What she and her husband, Steele, didn’t know at the time was at one point, the government started giving them too much in payments.
So how does the government determine how much people get in payments?
In the end, it’s all based on a person’s income and their assets.
“These are all bills that they have sent me so I do know we owe them the money,” says Steele Henderson, as he showed those bills to us once the Social Security Administration became aware of the situation.
Now that they know they’d have to find a way to pay it back.
The Hendersons claim they tried their best to get answers from the government but they say it was a losing battle.
They claim they just kept getting stonewalled.
“I just don't think they understand,” Rhonda said. “They crunch numbers and they just make you feel like you're a number.”

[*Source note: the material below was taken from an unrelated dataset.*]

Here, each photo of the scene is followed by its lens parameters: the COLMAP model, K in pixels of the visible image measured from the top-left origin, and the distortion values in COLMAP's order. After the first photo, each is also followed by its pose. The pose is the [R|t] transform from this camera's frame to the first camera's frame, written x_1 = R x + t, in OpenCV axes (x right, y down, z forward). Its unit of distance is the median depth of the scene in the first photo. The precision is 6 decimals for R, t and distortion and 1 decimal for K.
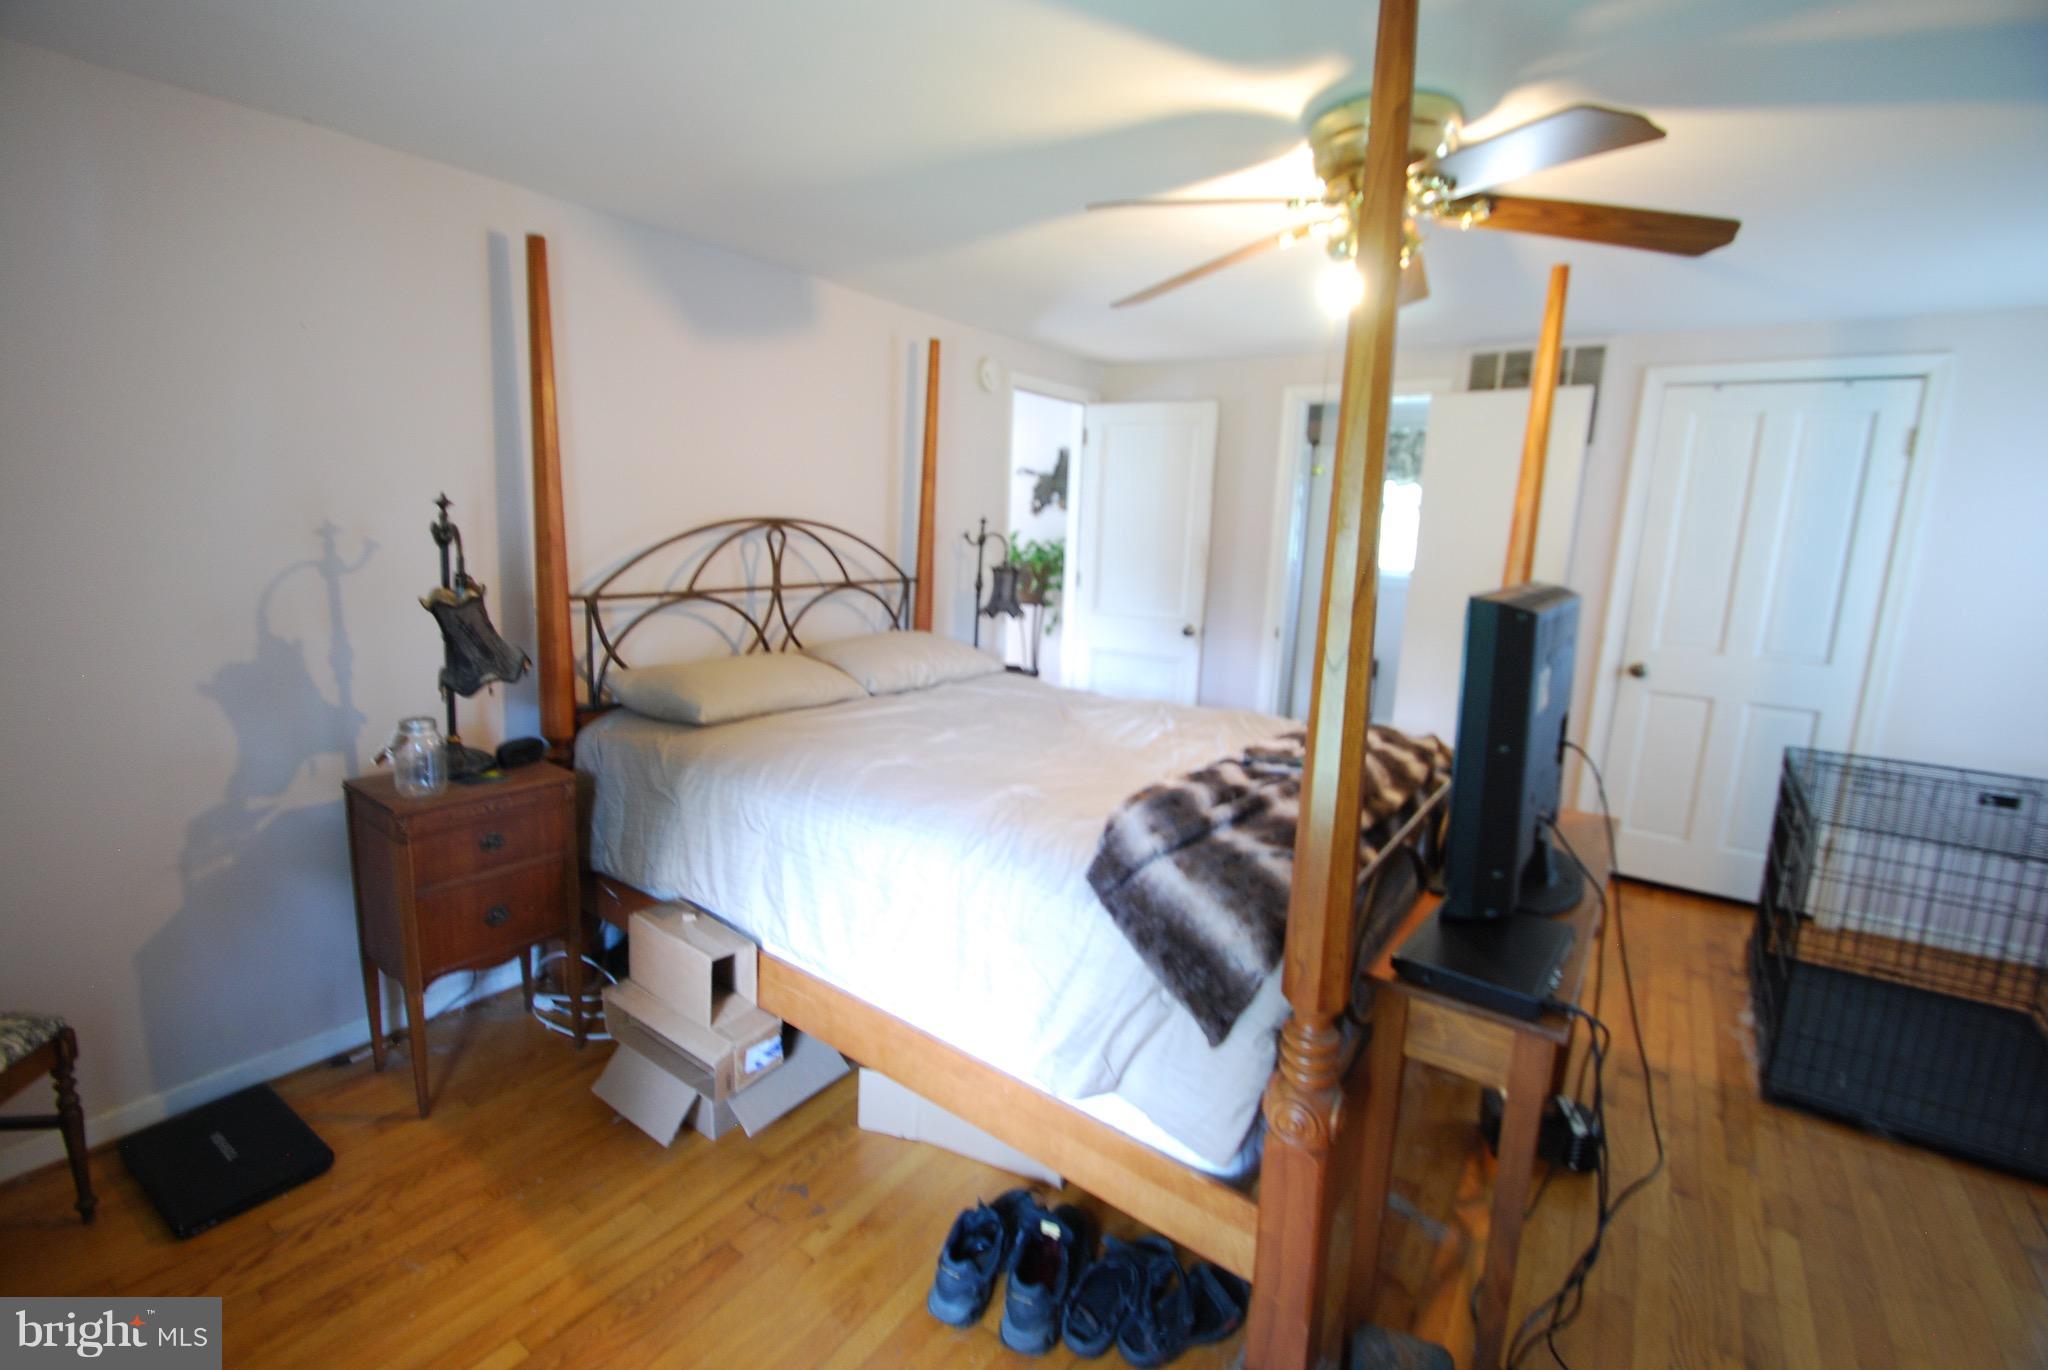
lens RADIAL K [[889.0, 0, 1024.0], [0, 889.0, 685.0], [0, 0, 1]] dist [0.000415, 0.000191]
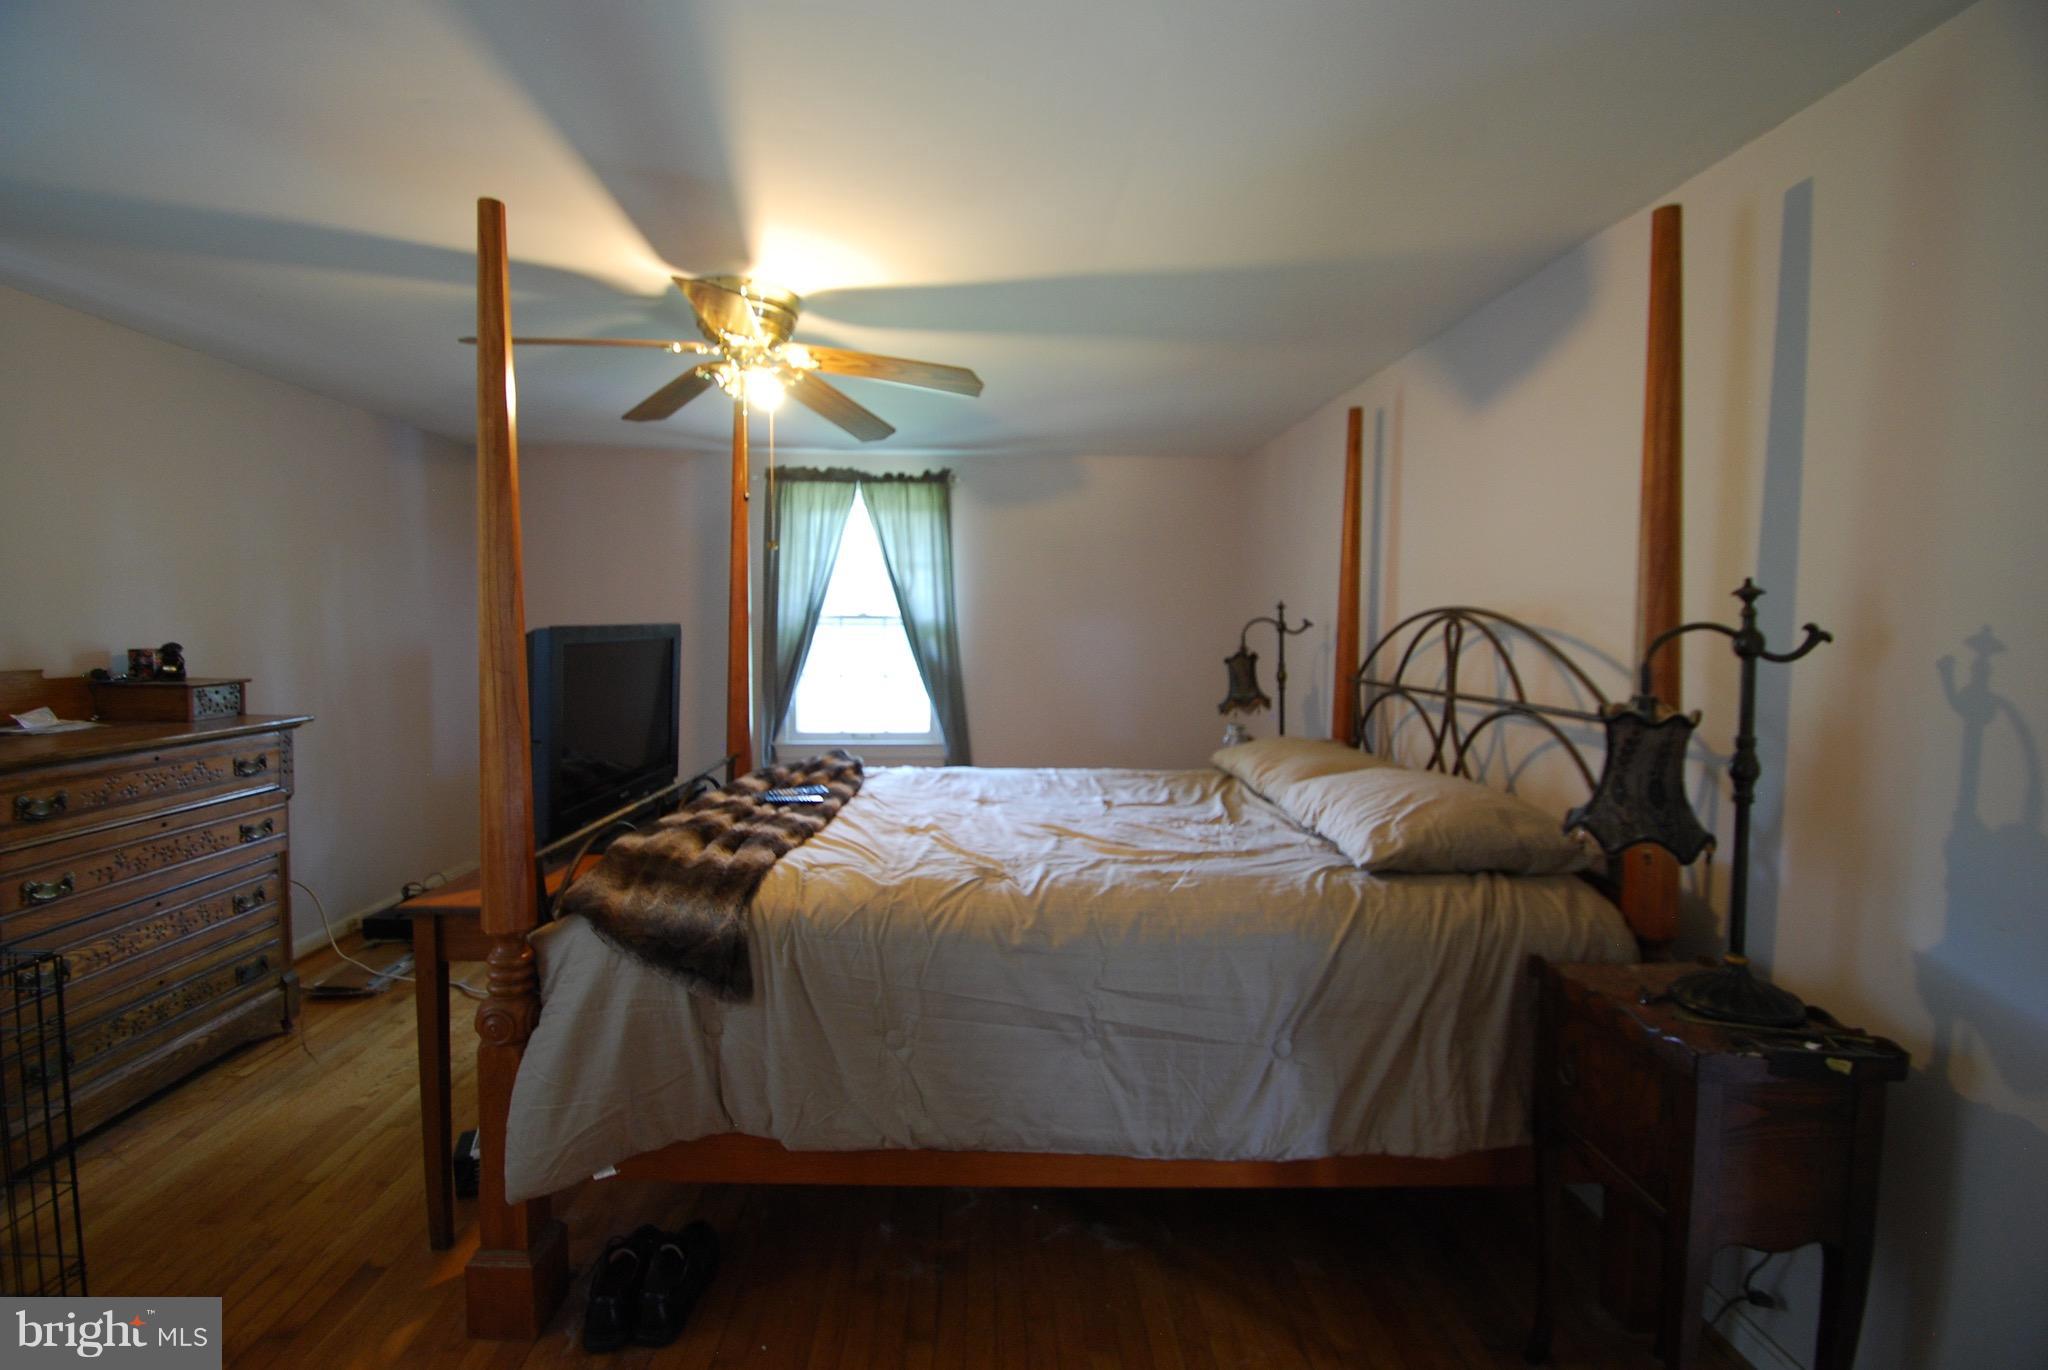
lens RADIAL K [[889.0, 0, 1024.0], [0, 889.0, 685.0], [0, 0, 1]] dist [0.000415, 0.000191]
pose [[-0.787424, 0.007785, -0.616362, 0.497274], [-0.141622, 0.970886, 0.193191, -0.213860], [0.599922, 0.239414, -0.763397, 1.353183]]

But after all the years of not paying the money back, the government had enough.
That’s when the IRS got involved and took Steele’s tax refund from last year to pay for the overpayments the government made to his wife.
“I don't see why they can take my money,” Steele said.
So we went to the Social Security Administration and got the Hendersons the answers they claim they could never get.
Bottom line they told us over the phone is that the Treasury Department runs the show and they can essentially do what they have to in order to get the government’s money back.
And that leaves Rhonda feeling like she’s more of a burden to her husband than ever before.
“It's something that hurts my pride because it's something I can help my family with because I cannot work,” Rhonda said.
But we also found the Henderson's what could be a silver lining.
The Social Security Agent told us that since the couple filed a joint tax return, only half of that check, they said, could be taken for Rhonda’s debt.
They also told us that Steele could likely get his half back and that he needs to contact the IRS.